When it comes to relationships, every woman approaches them in unique ways. While ultimately we all want to be happy, the dreamers have the tendency to cling tightly to the idea of a “fairytale”, while pessimists don’t even bother to start something that will inevitably fall to crap. When it comes to realists, they often hope for the best but still fall back on past experiences to give them a reasonable idea of how things may turn out. While this approach may prevent the chance of getting hurt, it also comes with other repercussions.
Here are some struggles realists face when it comes to relationships:
- People automatically assume that we’re anti-love. There is a fine line between realism and pessimism, and others don’t always understand the difference. In actuality, realists hope for the best, but expect the worst. Having a plan is key. If it works out, great; if it doesn’t, it’s not the end of the world because we were prepared for the chance of this happening. Just because we have realistic expectations doesn’t mean we don’t believe in love – we just don’t expect any cute guy that comes along to be our Prince Charming.

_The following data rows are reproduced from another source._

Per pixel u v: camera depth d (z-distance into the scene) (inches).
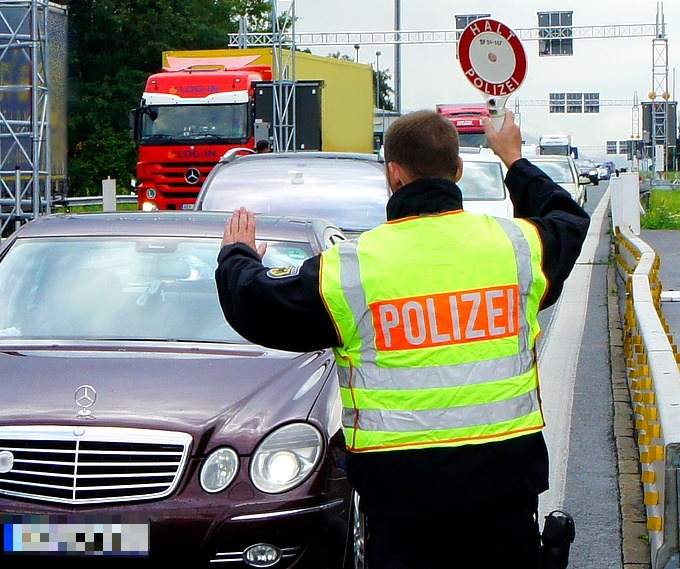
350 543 378.9
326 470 362.3
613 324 1065.5
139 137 1956.2
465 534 245.8
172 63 2153.1
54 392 375.2
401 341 244.8
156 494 354.6
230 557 353.4
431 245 249.0
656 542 395.5
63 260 476.7
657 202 2765.7
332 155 923.4
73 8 3941.9
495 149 280.5
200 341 435.2
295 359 412.2
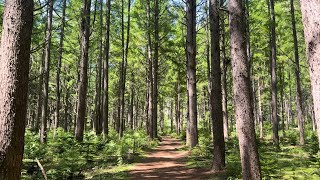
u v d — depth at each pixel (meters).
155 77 27.72
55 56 29.94
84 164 13.45
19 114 5.46
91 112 48.50
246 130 7.83
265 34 24.98
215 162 11.96
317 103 4.24
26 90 5.68
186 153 17.91
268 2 23.23
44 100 20.78
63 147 17.09
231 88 35.97
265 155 15.43
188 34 19.81
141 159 15.62
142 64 33.28
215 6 12.75
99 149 17.73
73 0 23.27
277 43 27.38
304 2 4.44
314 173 9.99
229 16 8.44
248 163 7.74
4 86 5.40
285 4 25.72
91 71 40.81
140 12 26.97
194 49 20.08
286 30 26.55
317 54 4.23
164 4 28.44
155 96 29.00
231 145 20.27
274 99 22.41
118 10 27.89
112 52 31.25
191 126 19.12
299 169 10.85
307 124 50.47
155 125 29.72
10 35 5.55
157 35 26.47
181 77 28.77
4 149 5.22
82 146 17.23
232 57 8.23
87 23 19.83
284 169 10.92
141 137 23.98
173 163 14.41
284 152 17.94
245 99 7.92
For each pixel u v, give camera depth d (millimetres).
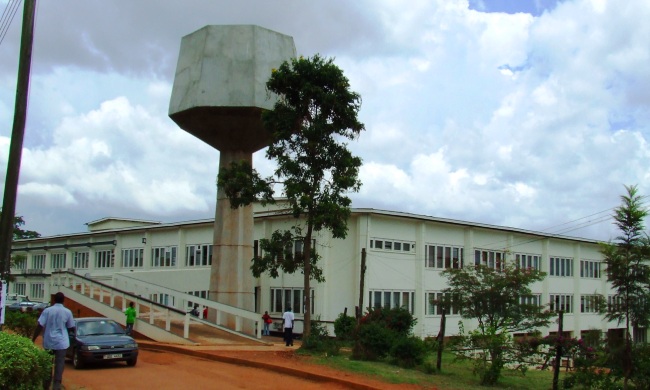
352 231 34594
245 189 21188
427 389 14641
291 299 35906
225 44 27828
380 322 22969
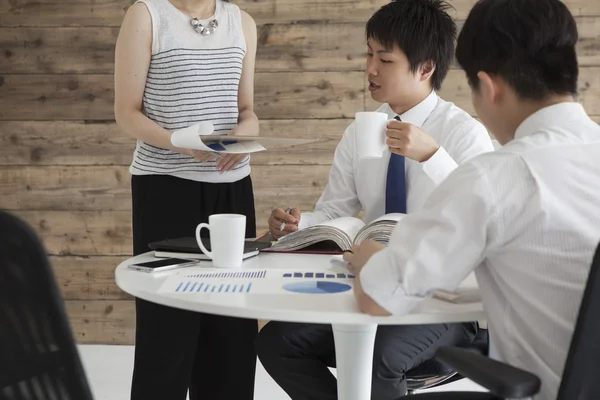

- It takes a while for us to let people in. Realists have often been hurt before, so we reflect on these bad experiences to guide our future actions. Unfortunately, having your guard up can be misinterpreted as being uninterested. We’ve probably heard the phrase “Are you not having fun?” before. This usually isn’t the case – we’re just too cautious to fall too hard and too fast.
- We believe in actions, not words – and some guys aren’t prepared for that. It’s easy for guys to tell us what we want to hear – and it’s just as easy for girls to believe it. We’ve all been there, but realists have analyzed these mistakes enough to know to change our ways. While some guys will try harder when they realize we’re more about “show” then “tell”, others will get bored and move on to someone a little more naive.
- Since we like to think things through, we seem to lack spontaneity. Realists often shy away from taking risks, and instead prefer carefully calculating our actions. At the same time, it doesn’t mean that we want to do the same thing every time we hang out with a guy. Once we get more comfortable with someone, we’ll be more open to being spontaneous – it just takes a little longer for us to get to that point than others.
- Our friends both love and hate our relationship advice. They always come to us for a straight-forward answer, but sometimes our bluntness can be overbearing. Most of us don’t even bother uttering the phrase, “No offense but…” because we know that we’re about to rip them apart with our brutal honesty. Sometimes we can’t help feeling guilty for being harsh, but we also know deep down that sugar-coating our words isn’t helping anybody.
- When we do find something good, you start inadvertently planning its end. Your friend asks, “So what are you guys doing for Valentine’s Day?” You respond, “I mean, I don’t know if we’ll even still be together then.” It doesn’t mean that you actually want the relationship to end, but you can’t help feeling that statistically speaking, this probably won’t last forever. Sad, but true.